Recorded information —
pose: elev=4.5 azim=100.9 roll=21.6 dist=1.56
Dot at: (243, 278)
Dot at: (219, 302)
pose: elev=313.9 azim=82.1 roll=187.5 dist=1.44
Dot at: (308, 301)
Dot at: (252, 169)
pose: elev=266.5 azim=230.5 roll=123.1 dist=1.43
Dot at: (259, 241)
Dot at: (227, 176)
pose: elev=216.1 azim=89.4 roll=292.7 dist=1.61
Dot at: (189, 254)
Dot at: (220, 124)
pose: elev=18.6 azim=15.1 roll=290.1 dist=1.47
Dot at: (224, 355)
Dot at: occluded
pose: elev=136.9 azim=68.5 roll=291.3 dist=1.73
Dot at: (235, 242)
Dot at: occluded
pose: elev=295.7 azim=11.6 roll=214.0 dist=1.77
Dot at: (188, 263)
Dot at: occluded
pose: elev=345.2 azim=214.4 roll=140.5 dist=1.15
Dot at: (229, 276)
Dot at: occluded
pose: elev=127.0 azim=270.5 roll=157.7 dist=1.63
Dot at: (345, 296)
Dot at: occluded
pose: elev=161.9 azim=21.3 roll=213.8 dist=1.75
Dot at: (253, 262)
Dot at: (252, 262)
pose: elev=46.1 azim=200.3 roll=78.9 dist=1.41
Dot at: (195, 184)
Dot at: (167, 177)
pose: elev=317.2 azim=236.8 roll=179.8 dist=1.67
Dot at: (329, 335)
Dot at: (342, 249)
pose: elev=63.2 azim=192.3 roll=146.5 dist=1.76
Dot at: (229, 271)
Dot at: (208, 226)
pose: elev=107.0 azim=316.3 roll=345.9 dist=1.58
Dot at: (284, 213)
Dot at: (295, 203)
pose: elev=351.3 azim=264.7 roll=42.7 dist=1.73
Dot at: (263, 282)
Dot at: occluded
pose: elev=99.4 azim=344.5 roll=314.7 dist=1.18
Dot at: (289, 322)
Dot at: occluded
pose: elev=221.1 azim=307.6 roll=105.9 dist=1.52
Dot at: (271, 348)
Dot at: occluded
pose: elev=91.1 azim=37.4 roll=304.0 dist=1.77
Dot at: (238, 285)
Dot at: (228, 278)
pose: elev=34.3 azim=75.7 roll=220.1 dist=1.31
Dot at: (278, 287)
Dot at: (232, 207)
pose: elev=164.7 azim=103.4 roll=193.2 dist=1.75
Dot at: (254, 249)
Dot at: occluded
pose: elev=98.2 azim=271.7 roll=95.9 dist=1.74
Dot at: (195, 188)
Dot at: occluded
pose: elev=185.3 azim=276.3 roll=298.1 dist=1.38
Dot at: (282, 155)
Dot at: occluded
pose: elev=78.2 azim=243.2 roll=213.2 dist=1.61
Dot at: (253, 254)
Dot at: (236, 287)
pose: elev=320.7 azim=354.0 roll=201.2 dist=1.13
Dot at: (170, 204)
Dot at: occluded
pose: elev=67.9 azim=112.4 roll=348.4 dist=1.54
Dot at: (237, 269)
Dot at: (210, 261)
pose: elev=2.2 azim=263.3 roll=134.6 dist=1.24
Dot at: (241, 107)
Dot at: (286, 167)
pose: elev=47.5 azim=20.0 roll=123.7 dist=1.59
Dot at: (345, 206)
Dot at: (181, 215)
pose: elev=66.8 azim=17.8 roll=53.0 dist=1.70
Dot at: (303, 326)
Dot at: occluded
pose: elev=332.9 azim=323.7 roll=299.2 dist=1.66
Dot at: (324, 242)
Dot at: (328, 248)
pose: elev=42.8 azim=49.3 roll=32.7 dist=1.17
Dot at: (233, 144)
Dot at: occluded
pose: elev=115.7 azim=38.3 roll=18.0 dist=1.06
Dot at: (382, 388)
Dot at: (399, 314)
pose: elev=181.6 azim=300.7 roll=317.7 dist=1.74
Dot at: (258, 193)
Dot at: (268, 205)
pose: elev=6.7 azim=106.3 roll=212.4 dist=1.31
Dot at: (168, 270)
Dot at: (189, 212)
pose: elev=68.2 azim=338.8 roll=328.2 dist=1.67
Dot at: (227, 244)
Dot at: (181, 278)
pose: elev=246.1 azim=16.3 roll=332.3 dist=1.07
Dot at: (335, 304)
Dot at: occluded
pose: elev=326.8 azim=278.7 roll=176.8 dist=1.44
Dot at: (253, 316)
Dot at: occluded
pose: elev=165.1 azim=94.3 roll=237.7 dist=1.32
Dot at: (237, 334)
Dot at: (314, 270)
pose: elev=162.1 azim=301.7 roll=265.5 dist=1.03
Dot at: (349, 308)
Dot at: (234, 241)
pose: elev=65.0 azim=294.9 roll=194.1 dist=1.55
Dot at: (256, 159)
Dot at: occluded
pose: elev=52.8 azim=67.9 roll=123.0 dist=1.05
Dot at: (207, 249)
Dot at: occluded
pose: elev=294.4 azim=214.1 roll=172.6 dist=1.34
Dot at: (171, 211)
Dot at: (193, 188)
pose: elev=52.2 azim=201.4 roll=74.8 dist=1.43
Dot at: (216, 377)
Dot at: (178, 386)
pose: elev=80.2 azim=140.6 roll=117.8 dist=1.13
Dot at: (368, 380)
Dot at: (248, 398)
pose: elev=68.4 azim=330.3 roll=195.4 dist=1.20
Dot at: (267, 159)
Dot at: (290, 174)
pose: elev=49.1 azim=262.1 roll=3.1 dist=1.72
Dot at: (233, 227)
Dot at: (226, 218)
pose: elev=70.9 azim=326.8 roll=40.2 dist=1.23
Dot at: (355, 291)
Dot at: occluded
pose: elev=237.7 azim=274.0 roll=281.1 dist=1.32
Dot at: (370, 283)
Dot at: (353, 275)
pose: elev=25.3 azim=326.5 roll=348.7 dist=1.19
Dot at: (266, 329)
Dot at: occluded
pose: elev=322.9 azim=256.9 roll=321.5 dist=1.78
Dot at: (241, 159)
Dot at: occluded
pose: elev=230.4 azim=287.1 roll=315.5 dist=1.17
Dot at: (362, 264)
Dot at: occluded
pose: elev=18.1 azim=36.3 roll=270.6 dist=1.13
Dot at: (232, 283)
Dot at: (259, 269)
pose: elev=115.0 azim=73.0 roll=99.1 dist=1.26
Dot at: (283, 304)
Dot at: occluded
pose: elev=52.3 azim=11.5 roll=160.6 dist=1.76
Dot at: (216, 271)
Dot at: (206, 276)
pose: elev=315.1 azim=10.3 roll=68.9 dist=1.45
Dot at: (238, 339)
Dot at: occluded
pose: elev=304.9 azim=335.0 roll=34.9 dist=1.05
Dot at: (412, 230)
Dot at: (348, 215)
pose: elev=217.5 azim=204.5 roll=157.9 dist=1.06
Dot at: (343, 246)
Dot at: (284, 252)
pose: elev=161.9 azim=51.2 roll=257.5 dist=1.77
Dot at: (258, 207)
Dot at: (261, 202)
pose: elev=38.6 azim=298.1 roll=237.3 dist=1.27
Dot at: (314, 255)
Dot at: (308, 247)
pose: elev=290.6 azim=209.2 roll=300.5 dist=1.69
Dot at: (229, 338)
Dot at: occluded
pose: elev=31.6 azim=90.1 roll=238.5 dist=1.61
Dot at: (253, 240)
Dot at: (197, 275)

Your goal — Starting at the beginning of the material above and ending with the line that contains "Dot at: (227, 176)", rewrite those lines as a numbered list with any blank lines left out.

Output for this exercise —
1. pose: elev=4.5 azim=100.9 roll=21.6 dist=1.56
2. Dot at: (243, 278)
3. Dot at: (219, 302)
4. pose: elev=313.9 azim=82.1 roll=187.5 dist=1.44
5. Dot at: (308, 301)
6. Dot at: (252, 169)
7. pose: elev=266.5 azim=230.5 roll=123.1 dist=1.43
8. Dot at: (259, 241)
9. Dot at: (227, 176)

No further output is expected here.